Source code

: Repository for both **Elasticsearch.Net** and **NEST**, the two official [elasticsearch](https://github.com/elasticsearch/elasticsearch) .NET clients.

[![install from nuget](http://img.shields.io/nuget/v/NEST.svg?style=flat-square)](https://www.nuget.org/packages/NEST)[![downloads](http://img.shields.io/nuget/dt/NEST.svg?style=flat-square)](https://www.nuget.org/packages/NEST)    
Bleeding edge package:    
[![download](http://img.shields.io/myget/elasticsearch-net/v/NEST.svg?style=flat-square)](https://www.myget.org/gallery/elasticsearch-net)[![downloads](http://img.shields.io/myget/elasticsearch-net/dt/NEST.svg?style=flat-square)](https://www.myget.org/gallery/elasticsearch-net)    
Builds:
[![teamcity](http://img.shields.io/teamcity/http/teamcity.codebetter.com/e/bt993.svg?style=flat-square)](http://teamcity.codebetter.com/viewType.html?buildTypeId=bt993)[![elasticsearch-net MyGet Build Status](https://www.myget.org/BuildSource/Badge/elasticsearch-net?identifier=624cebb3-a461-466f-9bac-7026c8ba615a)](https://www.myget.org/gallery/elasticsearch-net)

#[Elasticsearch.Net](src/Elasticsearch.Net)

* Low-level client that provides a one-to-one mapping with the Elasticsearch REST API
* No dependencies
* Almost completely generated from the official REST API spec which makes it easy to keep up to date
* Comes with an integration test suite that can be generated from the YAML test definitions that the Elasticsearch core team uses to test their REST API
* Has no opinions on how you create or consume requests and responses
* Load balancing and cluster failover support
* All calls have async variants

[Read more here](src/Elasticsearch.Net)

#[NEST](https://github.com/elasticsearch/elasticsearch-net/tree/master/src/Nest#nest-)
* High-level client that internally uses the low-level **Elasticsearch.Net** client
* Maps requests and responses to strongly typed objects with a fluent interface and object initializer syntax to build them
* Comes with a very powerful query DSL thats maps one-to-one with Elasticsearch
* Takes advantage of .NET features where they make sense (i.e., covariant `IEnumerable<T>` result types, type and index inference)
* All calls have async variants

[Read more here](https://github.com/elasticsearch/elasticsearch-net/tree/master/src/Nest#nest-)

What the exercise asks
Find how many lines in the listing above contain the word "from", then state that number by itself.

Response area
3